Which of the brightest pages of your political career would you emphasize?
“The brightest impression is, undoubtedly, the adoption of the Constitution in 1996. It was written by very many people and experts in constitutional law and state-formation. I would like to emphasize a major role of such people as Viktor Musiiaka, Viktor Shyshkin, Mykhailo Syrota, and Yevhen Marchuk in drawing up and passing the Constitution. I must also remind you that Oleksandr Moroz performed a mini-exploit at the last moment, dropping the Socialist Party’s dogmas: to have the document adopted, he persuaded his party comrades and some Communists to vote for it. One third of the Communist faction approved the adoption of the Constitution, for which many of them were expelled from the party. This vote was, for many MPs, a manifestation of civic courage because they were sacrificing their political career and old ideas of state-formation in favor of Ukraine.

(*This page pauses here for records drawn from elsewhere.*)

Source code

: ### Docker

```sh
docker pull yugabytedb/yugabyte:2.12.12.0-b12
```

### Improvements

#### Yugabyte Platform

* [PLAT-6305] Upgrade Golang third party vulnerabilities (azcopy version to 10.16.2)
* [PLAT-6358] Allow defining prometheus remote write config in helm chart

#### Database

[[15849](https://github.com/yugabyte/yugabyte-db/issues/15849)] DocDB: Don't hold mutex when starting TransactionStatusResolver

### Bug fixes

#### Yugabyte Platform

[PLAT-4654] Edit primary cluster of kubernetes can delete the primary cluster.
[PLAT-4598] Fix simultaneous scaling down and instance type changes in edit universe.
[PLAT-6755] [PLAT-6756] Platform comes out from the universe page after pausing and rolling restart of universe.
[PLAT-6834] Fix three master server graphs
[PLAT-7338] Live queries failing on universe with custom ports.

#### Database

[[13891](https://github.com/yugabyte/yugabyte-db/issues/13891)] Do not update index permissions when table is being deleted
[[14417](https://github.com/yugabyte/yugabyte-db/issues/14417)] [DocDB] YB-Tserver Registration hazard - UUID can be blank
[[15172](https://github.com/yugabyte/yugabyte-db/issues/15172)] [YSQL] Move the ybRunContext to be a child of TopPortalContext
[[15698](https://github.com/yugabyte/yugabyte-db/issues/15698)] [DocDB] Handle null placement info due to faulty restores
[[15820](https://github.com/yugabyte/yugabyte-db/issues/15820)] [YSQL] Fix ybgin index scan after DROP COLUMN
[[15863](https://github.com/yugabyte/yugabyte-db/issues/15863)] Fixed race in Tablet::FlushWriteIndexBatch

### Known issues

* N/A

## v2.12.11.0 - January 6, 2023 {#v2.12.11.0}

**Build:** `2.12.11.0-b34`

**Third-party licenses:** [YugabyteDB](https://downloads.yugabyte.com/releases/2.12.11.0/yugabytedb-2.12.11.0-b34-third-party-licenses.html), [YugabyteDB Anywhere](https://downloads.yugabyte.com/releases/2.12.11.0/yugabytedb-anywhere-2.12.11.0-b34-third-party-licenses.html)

“It was a very significant process – the document was not born overnight, as Kuchma and his followers falsely claim. They do so to justify a shameless and cynical resistance to the passage of the Constitution in the version it was passed. The president needed a different version of the Fundamental Law along the Russian pattern, which would allow establishing an authoritarian model. Kuchma in fact did so by violating the Constitution. And what we did in late June 1996 not only had a considerable effect on me as a politician. What we laid down into the Fundamental Law cemented the country and prevented it from rocking the boat, as is the case now. The trouble is that the life of this Constitution could not be long enough because this country’s topmost officials were not exactly willing to obey the law. Our chief problem is not legislation but the fact that presidents and premiers – supposedly, role models in this case – do not observe it. Our authorities have always followed General Franco’s principle ‘for my friends, everything; for my enemies, the law.’

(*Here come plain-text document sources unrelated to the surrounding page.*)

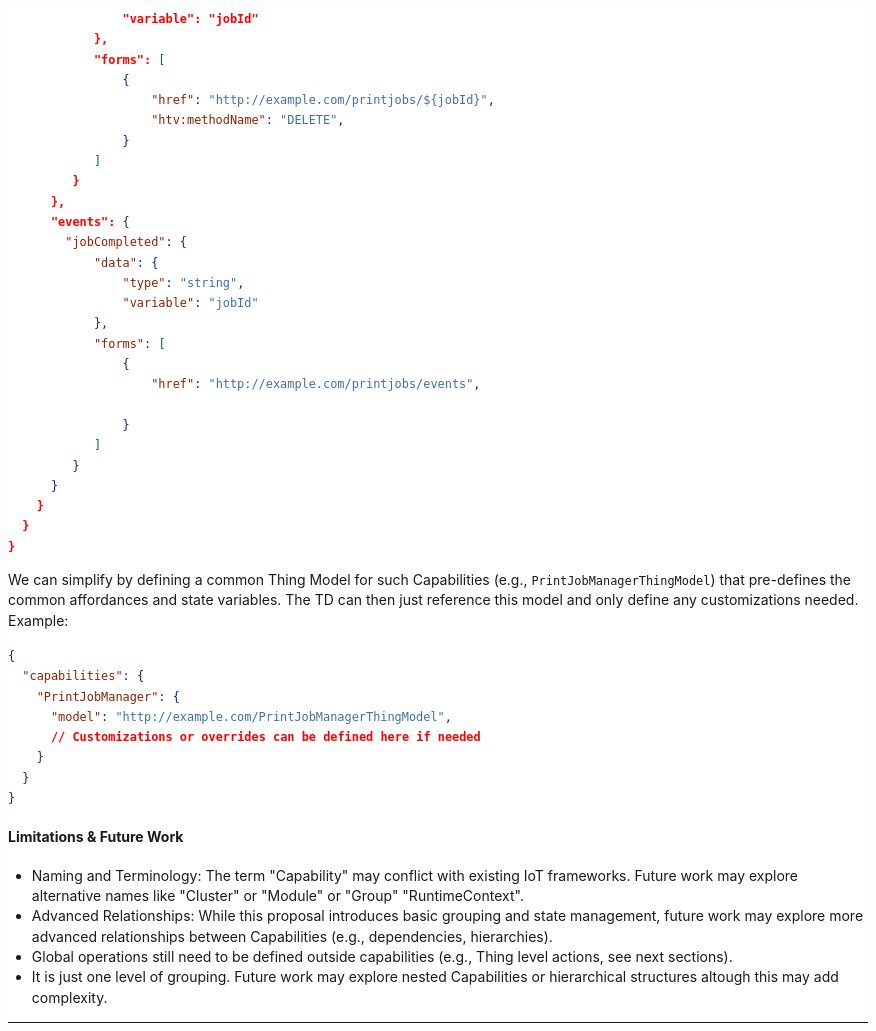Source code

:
 ```json
                "variable": "jobId"
            },
            "forms": [
                {
                    "href": "http://example.com/printjobs/${jobId}",
                    "htv:methodName": "DELETE",
                }
            ]
         }
      },
      "events": {
        "jobCompleted": { 
            "data": {
                "type": "string",
                "variable": "jobId"
            },
            "forms": [
                {
                    "href": "http://example.com/printjobs/events",
                    
                }
            ]
         }
      }
    }
  }
}
```

We can simplify by defining a common Thing Model for such Capabilities (e.g., `PrintJobManagerThingModel`) that pre-defines the common affordances and state variables. The TD can then just reference this model and only define any customizations needed.
Example:
```json
{
  "capabilities": {
    "PrintJobManager": {
      "model": "http://example.com/PrintJobManagerThingModel",
      // Customizations or overrides can be defined here if needed
    }
  }
}
```

#### Limitations & Future Work
* Naming and Terminology: The term "Capability" may conflict with existing IoT frameworks. Future work may explore alternative names like "Cluster" or "Module" or "Group" "RuntimeContext".
* Advanced Relationships: While this proposal introduces basic grouping and state management, future work may explore more advanced relationships between Capabilities (e.g., dependencies, hierarchies).
* Global operations still need to be defined outside capabilities (e.g., Thing level actions, see next sections).
* It is just one level of grouping. Future work may explore nested Capabilities or hierarchical structures altough this may add complexity.
---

“The passage of the 1996 Constitution was a bright flare-up of Ukrainian parliamentarianism, as was the proclamation of the Act of Independence on August 24, 1991. It is a very bright reminiscence for me – it bolstered my opinion that my position was right and we should take the situation into our own hands. I saw that more experienced and better-known politicians failed to show the key features of a statesman when it came to the crunch. This allowed me to go on taking the initiatives even when I seemed to be lacking the necessary support. But if you are convinced that you are right, it is very important and gives you the right to take actions which may look, at first glance, absolutely crazy and adventurous.
“Those who are going to change the Constitution today and ostensibly trying to implement the amoral Minsk agreements are flouting the law. This harbors a great risk for President Poroshenko. Following the road of Constitutional changes, we will not only violate the Constitutional ways and principles – we will be walking down a conflict-prone and extremely erroneous path which may eventually lead to still greater tragedies in Ukraine.”